Gift Aid means reclaiming the tax paid on income when you donate it to charity. It's worth 25p for every £1 donated.
This means people who earn cashback (at a higher rate), not only earn more money but they can claim gift aid when they donate it to charity, increasing its value even more.
Going back to our examples above, if a cardholder made £10 cashback on a £2,000 purchase and donated it to charity claiming gift aid. They'd actually be giving £12.50 to charity. And if they'd made the purchase during a bonus period, that could be as much as £125 with gift aid.
It's easy to see then why charity credit cards starting getting a bad reputation, and probably why they've slowly disappeared from the market.
That said, there is one major plus to charity credit cards: ease.
Ease of use
As we've seen above, the WWF credit card earned £13 million in donations from cardholders using their branded cards over a 20-year period. So they do contribute towards their income.
Probably the biggest selling point of charity credit cards is the "fit and forget" approach that someone doing what they do day-to-day, be that filling up their car with petrol, or buying the groceries, can automatically be donating at the same time, and as long as they use that card they won't forget.
Cash back credit cards on the other hand, while they may generate more, require a cardholder to take the time to account for their earnings, withdraw them and make a donation, all on a regular basis.
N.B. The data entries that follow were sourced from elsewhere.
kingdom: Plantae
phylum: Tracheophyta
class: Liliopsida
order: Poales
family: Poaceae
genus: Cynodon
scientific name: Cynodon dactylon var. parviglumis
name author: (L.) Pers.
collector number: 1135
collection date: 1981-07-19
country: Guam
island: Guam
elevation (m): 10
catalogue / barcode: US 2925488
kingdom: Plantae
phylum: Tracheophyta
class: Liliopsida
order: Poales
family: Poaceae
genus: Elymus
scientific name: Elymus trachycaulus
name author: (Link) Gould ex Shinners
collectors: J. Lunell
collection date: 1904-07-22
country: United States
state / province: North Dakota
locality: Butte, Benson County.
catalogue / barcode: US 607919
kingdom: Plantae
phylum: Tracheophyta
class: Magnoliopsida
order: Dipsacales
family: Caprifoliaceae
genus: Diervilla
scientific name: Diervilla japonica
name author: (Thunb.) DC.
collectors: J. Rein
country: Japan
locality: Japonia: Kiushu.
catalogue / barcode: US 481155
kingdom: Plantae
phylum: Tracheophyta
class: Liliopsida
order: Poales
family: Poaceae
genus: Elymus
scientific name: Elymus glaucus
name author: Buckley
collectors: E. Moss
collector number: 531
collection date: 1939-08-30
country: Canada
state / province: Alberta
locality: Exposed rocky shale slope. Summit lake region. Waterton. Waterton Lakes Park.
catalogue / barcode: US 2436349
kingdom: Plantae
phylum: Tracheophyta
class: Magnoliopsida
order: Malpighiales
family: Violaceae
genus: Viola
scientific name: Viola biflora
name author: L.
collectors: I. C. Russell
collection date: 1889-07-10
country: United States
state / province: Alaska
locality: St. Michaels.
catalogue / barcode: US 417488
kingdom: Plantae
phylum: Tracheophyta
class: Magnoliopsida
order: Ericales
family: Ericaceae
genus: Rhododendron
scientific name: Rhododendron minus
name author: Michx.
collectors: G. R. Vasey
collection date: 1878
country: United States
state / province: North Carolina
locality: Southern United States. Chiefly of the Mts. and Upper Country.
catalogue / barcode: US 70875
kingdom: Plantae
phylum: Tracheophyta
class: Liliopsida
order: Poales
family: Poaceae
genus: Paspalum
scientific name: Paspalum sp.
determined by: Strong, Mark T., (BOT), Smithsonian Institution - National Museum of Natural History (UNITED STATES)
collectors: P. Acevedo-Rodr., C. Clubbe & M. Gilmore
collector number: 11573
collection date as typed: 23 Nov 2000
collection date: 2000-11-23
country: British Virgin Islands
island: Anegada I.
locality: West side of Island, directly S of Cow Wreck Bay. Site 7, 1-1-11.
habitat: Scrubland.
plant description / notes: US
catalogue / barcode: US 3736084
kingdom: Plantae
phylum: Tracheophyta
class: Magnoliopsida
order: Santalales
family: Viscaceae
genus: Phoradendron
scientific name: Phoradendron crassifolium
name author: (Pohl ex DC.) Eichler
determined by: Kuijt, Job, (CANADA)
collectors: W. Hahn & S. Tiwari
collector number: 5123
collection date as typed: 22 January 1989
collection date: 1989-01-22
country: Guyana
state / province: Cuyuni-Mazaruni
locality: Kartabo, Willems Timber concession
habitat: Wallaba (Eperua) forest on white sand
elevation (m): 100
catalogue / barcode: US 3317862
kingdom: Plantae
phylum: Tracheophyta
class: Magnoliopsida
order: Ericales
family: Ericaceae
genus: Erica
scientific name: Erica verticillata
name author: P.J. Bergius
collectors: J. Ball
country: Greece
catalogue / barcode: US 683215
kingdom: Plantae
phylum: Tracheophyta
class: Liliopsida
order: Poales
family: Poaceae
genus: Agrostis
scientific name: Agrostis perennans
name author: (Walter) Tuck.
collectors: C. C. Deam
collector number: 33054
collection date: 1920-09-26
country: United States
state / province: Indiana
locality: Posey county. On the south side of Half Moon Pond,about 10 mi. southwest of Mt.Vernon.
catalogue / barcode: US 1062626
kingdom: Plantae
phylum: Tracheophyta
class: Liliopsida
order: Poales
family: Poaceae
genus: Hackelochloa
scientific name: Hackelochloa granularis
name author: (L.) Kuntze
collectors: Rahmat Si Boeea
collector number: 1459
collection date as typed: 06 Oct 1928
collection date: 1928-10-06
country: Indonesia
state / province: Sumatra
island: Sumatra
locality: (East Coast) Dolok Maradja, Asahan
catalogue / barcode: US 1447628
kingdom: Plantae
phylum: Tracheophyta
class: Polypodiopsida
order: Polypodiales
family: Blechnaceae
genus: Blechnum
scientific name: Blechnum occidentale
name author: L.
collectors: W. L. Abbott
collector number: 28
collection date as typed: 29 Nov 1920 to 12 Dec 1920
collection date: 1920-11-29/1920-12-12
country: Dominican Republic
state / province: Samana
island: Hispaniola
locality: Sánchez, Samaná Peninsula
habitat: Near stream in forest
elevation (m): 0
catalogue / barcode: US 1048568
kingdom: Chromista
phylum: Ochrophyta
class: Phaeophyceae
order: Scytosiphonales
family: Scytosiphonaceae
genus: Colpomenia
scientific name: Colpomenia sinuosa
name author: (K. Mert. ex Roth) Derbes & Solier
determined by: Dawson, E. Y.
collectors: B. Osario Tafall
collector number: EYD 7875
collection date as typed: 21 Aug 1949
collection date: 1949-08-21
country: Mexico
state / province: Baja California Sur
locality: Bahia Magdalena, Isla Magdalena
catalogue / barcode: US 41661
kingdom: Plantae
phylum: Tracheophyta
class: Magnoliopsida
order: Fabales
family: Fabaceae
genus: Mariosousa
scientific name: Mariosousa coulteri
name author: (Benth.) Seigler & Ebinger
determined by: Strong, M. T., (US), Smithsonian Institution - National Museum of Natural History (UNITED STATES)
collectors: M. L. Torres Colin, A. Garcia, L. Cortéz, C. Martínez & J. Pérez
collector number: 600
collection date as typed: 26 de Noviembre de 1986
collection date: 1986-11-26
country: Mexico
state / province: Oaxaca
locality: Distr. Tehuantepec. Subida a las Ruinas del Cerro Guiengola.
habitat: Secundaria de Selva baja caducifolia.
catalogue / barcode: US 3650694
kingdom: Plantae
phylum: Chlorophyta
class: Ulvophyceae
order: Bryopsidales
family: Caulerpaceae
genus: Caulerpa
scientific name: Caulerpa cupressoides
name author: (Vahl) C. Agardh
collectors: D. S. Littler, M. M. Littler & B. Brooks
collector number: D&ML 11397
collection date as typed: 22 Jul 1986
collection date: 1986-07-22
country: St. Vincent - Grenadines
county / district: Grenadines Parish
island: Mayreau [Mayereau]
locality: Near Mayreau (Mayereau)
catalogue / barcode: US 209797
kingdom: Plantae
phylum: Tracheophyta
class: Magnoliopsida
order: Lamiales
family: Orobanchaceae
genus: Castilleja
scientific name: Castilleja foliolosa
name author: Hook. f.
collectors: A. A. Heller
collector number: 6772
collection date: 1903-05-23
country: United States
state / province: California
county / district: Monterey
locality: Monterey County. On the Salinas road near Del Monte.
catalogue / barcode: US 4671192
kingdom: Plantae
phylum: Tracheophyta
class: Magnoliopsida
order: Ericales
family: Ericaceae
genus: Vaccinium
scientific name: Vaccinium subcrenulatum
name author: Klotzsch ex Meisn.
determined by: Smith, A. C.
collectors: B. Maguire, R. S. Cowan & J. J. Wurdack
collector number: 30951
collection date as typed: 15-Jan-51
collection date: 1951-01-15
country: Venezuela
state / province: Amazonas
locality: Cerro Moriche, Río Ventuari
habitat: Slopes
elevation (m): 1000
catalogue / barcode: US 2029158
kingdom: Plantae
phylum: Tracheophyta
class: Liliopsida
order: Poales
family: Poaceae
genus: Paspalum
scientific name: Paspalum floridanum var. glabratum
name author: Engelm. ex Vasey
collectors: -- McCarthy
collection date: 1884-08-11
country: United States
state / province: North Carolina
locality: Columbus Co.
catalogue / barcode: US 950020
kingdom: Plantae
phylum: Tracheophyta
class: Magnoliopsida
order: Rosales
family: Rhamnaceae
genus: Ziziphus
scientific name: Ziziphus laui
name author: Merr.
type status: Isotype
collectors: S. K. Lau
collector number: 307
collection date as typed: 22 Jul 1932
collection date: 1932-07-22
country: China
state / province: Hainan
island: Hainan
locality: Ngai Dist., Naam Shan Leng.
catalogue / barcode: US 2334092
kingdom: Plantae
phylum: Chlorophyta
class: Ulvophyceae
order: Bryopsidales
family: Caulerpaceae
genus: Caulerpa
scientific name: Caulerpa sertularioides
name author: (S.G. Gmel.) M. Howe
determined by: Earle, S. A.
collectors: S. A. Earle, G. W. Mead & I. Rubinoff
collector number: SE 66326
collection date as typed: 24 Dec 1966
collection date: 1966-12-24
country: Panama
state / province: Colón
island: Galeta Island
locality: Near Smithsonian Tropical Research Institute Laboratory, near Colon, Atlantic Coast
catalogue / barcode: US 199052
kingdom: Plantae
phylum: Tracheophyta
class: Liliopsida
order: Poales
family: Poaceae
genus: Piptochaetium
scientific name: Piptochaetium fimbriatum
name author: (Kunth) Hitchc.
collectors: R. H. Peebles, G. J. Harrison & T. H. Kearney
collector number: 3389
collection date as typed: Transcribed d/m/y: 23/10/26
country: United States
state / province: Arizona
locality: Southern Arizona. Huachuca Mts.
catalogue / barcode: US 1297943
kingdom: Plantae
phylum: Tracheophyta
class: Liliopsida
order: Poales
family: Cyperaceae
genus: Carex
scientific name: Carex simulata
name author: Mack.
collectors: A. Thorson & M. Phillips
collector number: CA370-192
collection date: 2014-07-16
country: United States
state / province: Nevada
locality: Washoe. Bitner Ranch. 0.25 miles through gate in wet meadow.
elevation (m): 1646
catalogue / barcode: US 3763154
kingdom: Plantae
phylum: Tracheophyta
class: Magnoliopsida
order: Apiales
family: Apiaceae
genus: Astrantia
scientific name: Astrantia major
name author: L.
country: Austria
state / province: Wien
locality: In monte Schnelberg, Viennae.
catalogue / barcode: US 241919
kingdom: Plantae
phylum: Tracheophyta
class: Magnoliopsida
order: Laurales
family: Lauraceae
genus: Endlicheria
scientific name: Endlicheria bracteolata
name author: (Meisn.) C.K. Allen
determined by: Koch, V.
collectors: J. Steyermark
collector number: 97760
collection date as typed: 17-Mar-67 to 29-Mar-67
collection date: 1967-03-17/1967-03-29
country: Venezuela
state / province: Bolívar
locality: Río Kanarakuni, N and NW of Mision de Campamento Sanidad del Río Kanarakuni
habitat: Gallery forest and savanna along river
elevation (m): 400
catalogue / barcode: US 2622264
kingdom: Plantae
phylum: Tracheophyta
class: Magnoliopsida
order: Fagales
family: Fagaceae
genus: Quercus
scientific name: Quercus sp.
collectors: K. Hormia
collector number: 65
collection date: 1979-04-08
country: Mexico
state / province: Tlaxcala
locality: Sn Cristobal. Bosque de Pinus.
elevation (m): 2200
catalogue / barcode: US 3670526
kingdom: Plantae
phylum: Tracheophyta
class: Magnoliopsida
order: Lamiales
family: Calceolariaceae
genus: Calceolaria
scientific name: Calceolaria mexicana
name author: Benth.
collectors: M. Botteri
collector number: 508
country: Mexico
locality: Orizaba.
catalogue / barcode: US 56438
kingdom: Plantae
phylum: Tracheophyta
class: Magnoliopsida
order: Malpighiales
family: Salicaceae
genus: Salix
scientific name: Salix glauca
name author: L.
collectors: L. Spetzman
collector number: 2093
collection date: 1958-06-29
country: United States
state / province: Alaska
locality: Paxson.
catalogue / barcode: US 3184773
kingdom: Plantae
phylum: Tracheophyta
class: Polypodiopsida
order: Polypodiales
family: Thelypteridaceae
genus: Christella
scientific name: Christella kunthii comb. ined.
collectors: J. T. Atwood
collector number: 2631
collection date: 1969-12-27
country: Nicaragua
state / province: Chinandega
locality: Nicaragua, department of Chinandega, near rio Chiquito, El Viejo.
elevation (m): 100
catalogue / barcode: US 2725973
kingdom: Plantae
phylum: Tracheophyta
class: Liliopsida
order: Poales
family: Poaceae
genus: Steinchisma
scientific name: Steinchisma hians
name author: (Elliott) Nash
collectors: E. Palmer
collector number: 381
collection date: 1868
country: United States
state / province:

And let's be honest, most people, however well meaning, just won't be regimented enough to do that.
Summary: Best ways to donate
It's somewhat unsurprising charity credit cards have all but declined due the criticism they received from having such lower earnings compared to other reward cards.
However, it's also a shame to see a valid method of actual corporate donation removed from the market too.
For dedicated existing customers who always pay off their credit card balance in full each month, it's a decent automatic way to contribute to a good cause without it costing anything extra.
Where cardholders of charity or cashback cards fail to make the full repayments though, charges in interest will far outweigh any amount they've made back on purchases.
In the current climate then, with lenders tightening their criteria and costs of living increasing while credit card rewards reduce, credit cards, even cashback ones, may not be the best way to fund good causes.